Submit Documents

Users are encouraged to submit content that they deem appropriate to the CiteSeerx collection. It is advisable to check with your co-authors before submission.

If you do not want your documents crawled by CiteSeerx, please use a robots.txt to disallow our crawler named "citeseerxbot". We require that all content be submitted through links to publicly accessible documents on the Web. Please make sure you have provided relevant permissions and your robots.txt permits documents to be crawled by our bot "citeseerxbot". Once we receive a link submission, that link will be queued for crawling and processed dynamically. Allow several weeks before the documents are indexed by CiteSeerX.

Overview

Once a URL is submitted, it will be crawled to a depth of 1 for PDF and PostScript files. These files may be compressed with zip, gzip, or compress formats.

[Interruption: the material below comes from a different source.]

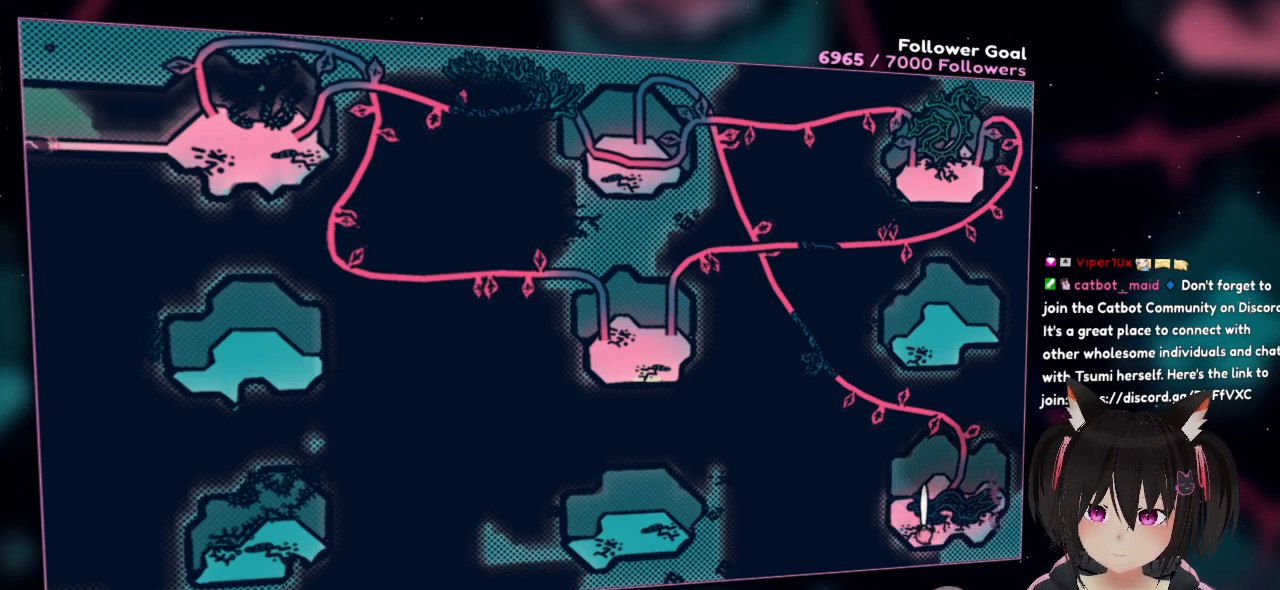
{"buttons": ["R2"], "left_stick": "center", "right_stick": "center", "events": []}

Any matching files will be downloaded and queued for processing within our ingestion pipeline, at which point our parsers will attempt to extract the text from the documents, filter the text for relevance, convert to PDF if necessary, and extract metadata from the document headers and reference sections.

Supported File Formats

  • PDF: (Recommended) We are generally able to convert PDF documents in such a way as to preserve UTF-8 character codes. Therefore, we recommend submitting content in this format particulary if your files contain characters that cannot be correctly represented within the ASCII character set.
  • PS: We do support PostScript files; however, text conversion will be limited to ASCII-only due to limitations in standard PostScript text extractors.
  • ZIP | GZ | Z: Common compression formats such as zip, gzip, and UNIX compress are all supported.

*Publishers policy on self-archiving of your publications.